Article One Partners LLC, an online community that works to validate or invalidate patents by offering cash compensation, says it has uncovered prior art in the JSA Technologies patent that covers the account to account transfer of funds between networks via the Internet. That could invalidate the patent that impacts campus card programs that use the Web to reload money to student accounts from other bank accounts.
Article One’s study for the patent held by JSA “uncovered a broad range of prior art references, including two references that each separately can show the patent to be invalid under the strongest level of invalidity evidence, called anticipation,” says the Article One report.
Prior art is evidence that the patented process, in this case JSA’s patent covering account transfers via the Internet, was in use prior to the patent being issued. As Article One says, such evidence could “come from published content anywhere in the world and in any language, including: previous patents; news or academic publications; non-digitized documents such as textbooks; or any public document provided to others, including conference or academic papers and business materials.”
According to Article One’s JSA study, “(it) uncovered new dramatic invalidating prior art that extensive traditional prior art searches didn’t produce … (including) two separate paths to invalidity under ‘102 anticipation,’ including a U.S. patent, and obscure publications about a product offered in 1997. ” JSA started the patent process in 1998.

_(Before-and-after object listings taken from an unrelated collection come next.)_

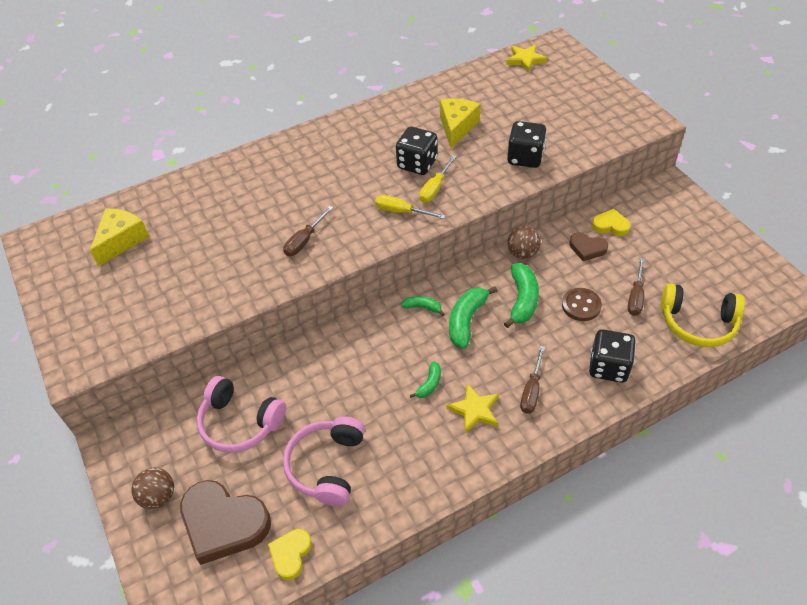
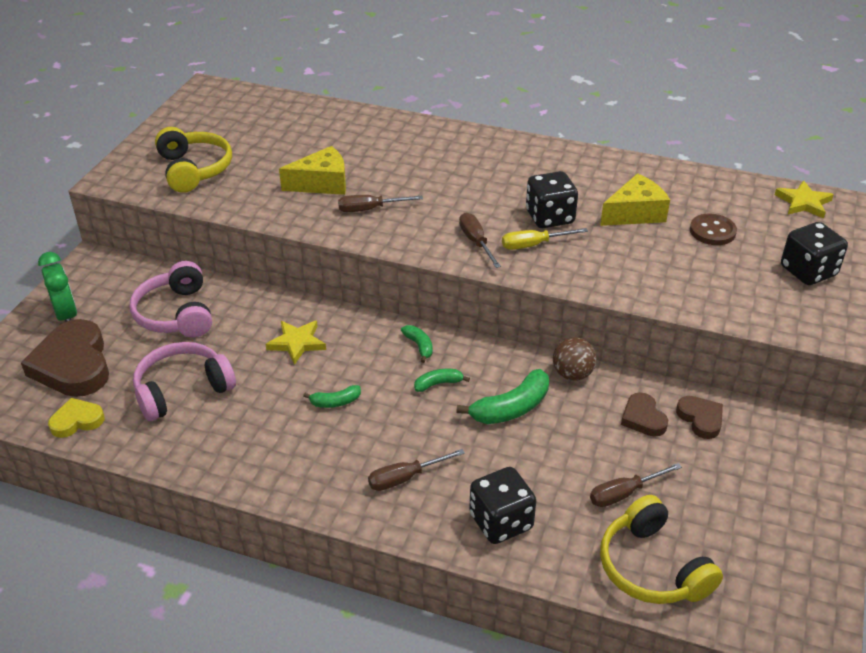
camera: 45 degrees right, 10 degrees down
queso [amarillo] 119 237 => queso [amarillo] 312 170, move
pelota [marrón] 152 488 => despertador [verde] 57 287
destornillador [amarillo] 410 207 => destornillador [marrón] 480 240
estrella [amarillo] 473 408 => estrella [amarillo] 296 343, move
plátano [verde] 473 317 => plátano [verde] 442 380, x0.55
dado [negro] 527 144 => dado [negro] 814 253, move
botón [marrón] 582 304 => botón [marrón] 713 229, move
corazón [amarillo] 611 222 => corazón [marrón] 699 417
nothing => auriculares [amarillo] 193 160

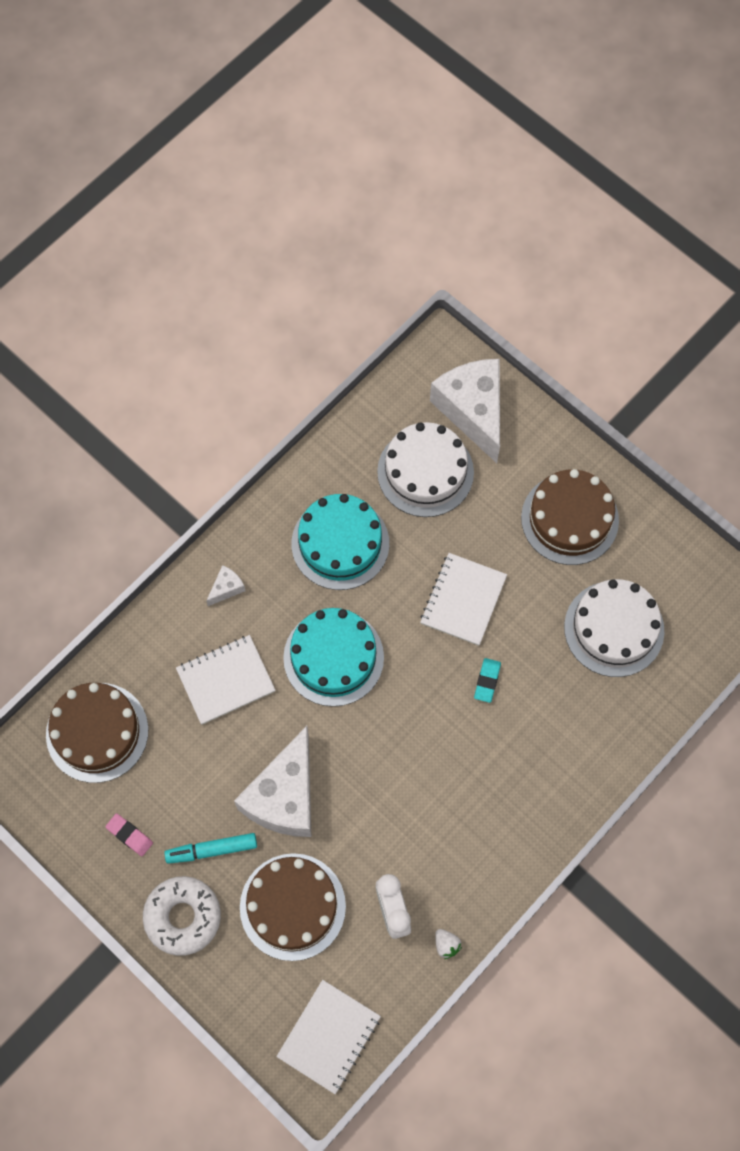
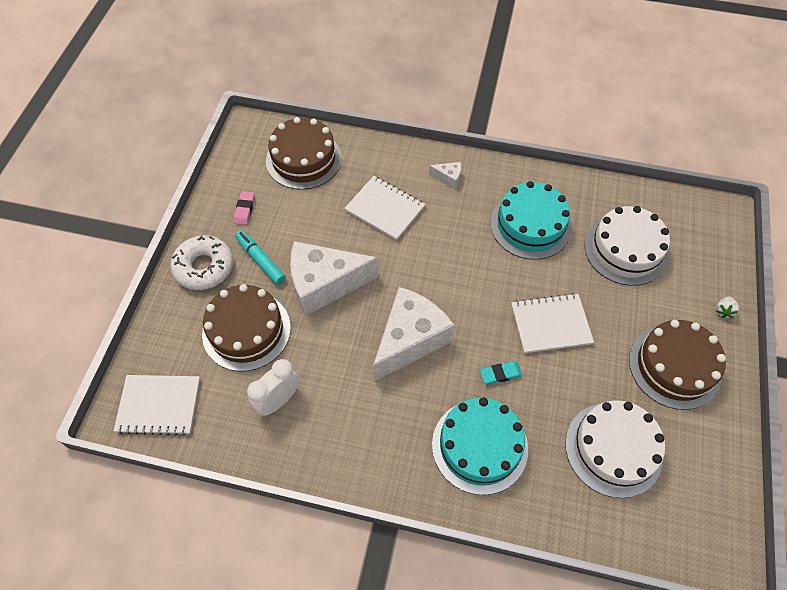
camera: 60 degrees right, 10 degrees down
tarta [turquesa] 333 657 => tarta [turquesa] 480 446, move
queso [blanco] 465 411 => queso [blanco] 413 334, move
fresa [blanco] 448 944 => fresa [blanco] 727 307, move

Article One has named two advisors who identified the prior art evidence “and will share the monetary reward.”
However, Article One points out that “only a U.S. federal court or the U.S. Patent Office can invalidate a U.S. patent. Article One announces only its own decision for the outcome of Studies—based on its analysis of the prior art for purposes of determining winners to its Patent Studies. A court or the Patent Office may disagree with Article One’s decision. While Article One obtains outside counsel verification, Article One’s invalidity position is not a legal opinion.”
Jim Doyle, JSA’s vice president of operations, said he had not seen the report and therefore could not comment.